Hayatının ikinci yarısında bilgisayar ile insan etkileşimi üzerine çalışmalar yapacak olan Douglas Engelbart; daha yirmi yaşında iken ikinci dünya savaşı yaşanıyordu ve radarın başında hiç durmadan noktaları takip edip sürekli rapor veriyordu. Üstün zekası bir saniye olsun boş durmuyordu. Ekranda yanıp sönen noktalara hükmedebilse, yerlerini değiştirebilse ne güzel olurdu diye düşünüyordu.
Yıllar sonra “insan zekasını artırma” isimli bir projede çalışırken ekranda farklı konumlardaki noktalara hızlıca erişme ihtiyacı önem kazanmıştı. İşleri hızlandırmak için ikinci dünya savaşındaki günler gelmişti aklına. Ekranda bir nokta olsa ve onu hareket ettirebilsem demişti.. Oturup icatlarını hayata geçirdi ve arkadaşlarına sundu. Bugün halen kullandığımız fare birkaç alternatiften bir tanesiydi sadece. Işıklı kalemler, joystick’ler de vardı buluşları arasında. Ama hangisinin en uygun olacağına karar verememişti. NASA’ya gidip çalışanlar ile birlikte test ettiğinde en etkilisinin fare olduğuna karar verdi. Daha sonra başka bir firmada çalışan ve çok yakın arkadaşı olan Bill English’den daha uygun bir tasarım istedi. Bill neredeyse bugün kullanılan farelerin aynısını tasarladı ve Douglas ile ekibine kullanması için verdi. Böylece insan zekasını artırma projesinde işlerin daha hızlı yapılabilmesi için fare kullanılmaya başlanmış oldu.

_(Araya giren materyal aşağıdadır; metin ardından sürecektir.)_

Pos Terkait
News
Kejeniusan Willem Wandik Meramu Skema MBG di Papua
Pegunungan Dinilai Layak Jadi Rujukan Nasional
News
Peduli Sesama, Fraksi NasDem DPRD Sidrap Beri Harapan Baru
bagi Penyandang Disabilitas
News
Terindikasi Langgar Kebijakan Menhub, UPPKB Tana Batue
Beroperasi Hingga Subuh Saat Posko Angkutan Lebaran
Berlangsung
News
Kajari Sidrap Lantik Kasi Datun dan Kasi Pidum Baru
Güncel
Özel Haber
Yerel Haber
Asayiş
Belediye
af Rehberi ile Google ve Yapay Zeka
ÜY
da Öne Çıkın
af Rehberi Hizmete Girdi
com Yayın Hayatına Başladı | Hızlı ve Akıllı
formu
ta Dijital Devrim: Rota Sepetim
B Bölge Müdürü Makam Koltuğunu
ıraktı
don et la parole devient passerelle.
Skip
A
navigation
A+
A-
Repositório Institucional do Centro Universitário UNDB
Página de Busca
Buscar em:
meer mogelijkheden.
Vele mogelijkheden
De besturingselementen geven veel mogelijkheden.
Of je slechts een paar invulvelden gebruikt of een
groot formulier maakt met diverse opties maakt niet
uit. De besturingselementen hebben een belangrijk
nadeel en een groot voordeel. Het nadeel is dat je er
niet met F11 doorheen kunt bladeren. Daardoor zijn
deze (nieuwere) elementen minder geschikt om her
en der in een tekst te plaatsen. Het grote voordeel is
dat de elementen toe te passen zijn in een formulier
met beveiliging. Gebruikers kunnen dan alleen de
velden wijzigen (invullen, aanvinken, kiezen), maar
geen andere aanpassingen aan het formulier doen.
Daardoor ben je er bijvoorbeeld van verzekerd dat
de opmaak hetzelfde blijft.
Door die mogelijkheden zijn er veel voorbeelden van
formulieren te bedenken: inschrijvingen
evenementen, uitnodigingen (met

O dönem Bill‘in çalıştığı firma patenti kendi üzerine almıştı. Patentte fareye “görüntüleme sistemleri için X-Y yer gösterici sistem” tabiri kullanılmıştı. Douglas bir mucitti, bu konuya çok takılmadığını yıllar sonra yaptığı röportajlarda açıklamıştı. Bu patenti daha sonra Steve Jobs sayesinde yaklaşık 40 bin dolara Apple firması satın almıştı. Steve Jobs zekasını burada da konuşturmuş ve deha bir fikri ticari bir fikre dönüştürmüştü. 1966 yılında kullanılabilirlik üzerine yine büyük bir fark yaratmıştı.
Bugün kullanılabilirlik deyince akla gelen ilk isim olan Steve Jobs ne ilginçtir fare ile değil, Apple, iPhone tasarımı ile anılır. Steve Jobs bu nedenle sadece birkaç yıl öncesinin dehası değil, fareyi yaygınlaştırarak, son yarım asırın en deha insanlarından biri olmuştur. Onun sayesinde grafiksel işletim sistemlerinin önü açılmıştır çünkü yıllar önce..
Diğer yandan farklı bir bakış açısıyla… Ticari deha olmak mı daha önemli yoksa mucit olmak mı? Eğer Steve Jobs olmasaydı Douglas’ın keşfi bu kadar hayatı kolaylaştırıyor olmayabilirdi…
Aynen Tesla ile Edison’un hikayesi gibi.